Would you rather spend £7600 on 4x older 6gb Tesla cards in your render node, or spend £3300 on 4x Titan’s and get over twice the performance, do the math.
I understand the advantages of Quadro/Tesla cards, optimised drivers, higher yield chips, better stability, durability, but using the GTX 480 vs. Quadro 6000 as an example up to 30% extra view port performance, but over 700% in cost, from a business point of view the math just doesn’t add up.
I have owned Quadro cards in the past, and always ended up being disappointed by the very slight view port performance increase over the desktop equivalent, and feeling I have just wasted a lot of cash for nothing. One of my mechanical models I am working on has over 30 million polygons so far, and the GTX 580 throws it around the view ports with ease.

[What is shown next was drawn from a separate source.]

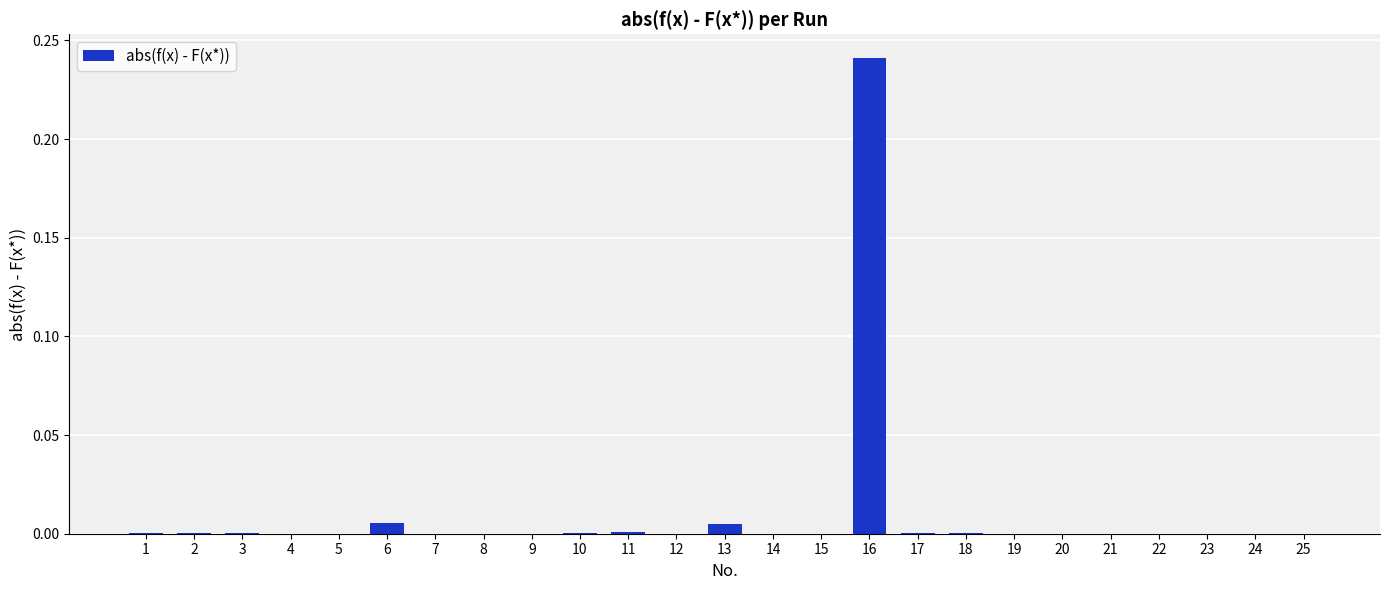

The value at 4 is 0.0. True or false?

True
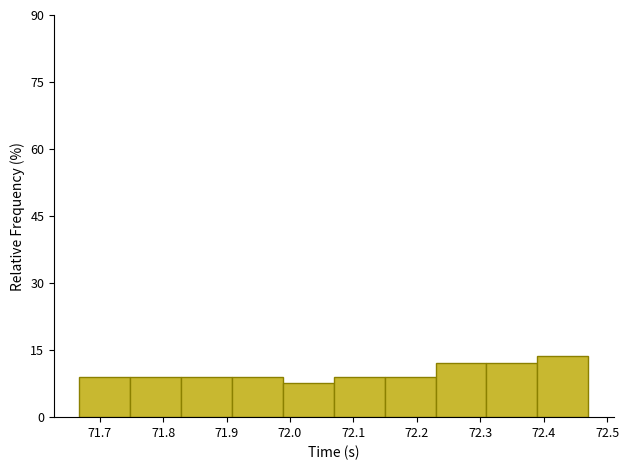

What is the height of the bar covering 71.99 to 72.07 on the x-axis? Neither the bar edges nor the heights are printed on the chart, so give them approximately, as read against the axes.

8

For gaming yes this card is over priced, and you are better off getting a cheaper sli/crossfire configuration, but for some professionals that need fast render times and working on large data sets, this card will be a much cheaper and faster option than spending a lot more cash on Quadro/Tesla cards.
I already ordered two Titans this morning. I will order another two when my other kidney sells on Ebay.
You benchmarked iRay but didn't mention how with that 6Gb the Titan can do scenes that most other cards cant touch and would simply reject. Then there is the issue of viewing massive scenes. to show what I am talking about, go down the page a little and click on the landscape/ocean scene, which kills a normal video card but would probably fit inside a Titan.
The Titan is faster than its pro origins, a fraction of the price and has enough RAM on it to do serious work. I think it is a "no-brainer" as a workstation card – just buy it.
I must ask, though: Was the Titan using all the compute resources available to it? There was that setting in Nvidia's Control Panel, that let you switch between more double precision float performance or more gaming performance. Was it enabled?
http://www.tomshardware.com/reviews/geforce-gtx-titan-gk110-review,3438-3.html
Thanks for the article. It is extremely thorough with the exception K1114 raises in the first comment.
Why not include some Quadros and FirePros? This would give a real frame of reference with regard to workstation performance.
Because the CUDA tests are rendering speed not viewport performance, and while it's interesting seeing the CUDA performance that really does need to be compared to pro cards for those interested in such things.
However most 3DS Max studios doing architectural visualisation use Vray using the CPU on a renderfarm, they might use RT locally, but CUDA is still, distinctly secondary to using a graphics card for viewport acceleration.
It would also be nice to indicate any issues gaming cards have in applications like 3DS Max, benchmarks are one thing, but trying to pick a non existant vertex because the drivers haven't rendered the scene correctly quickly makes you realise why the Quadro cards exist, in my experience the money saved isn't worth the frustration when you make your living from it.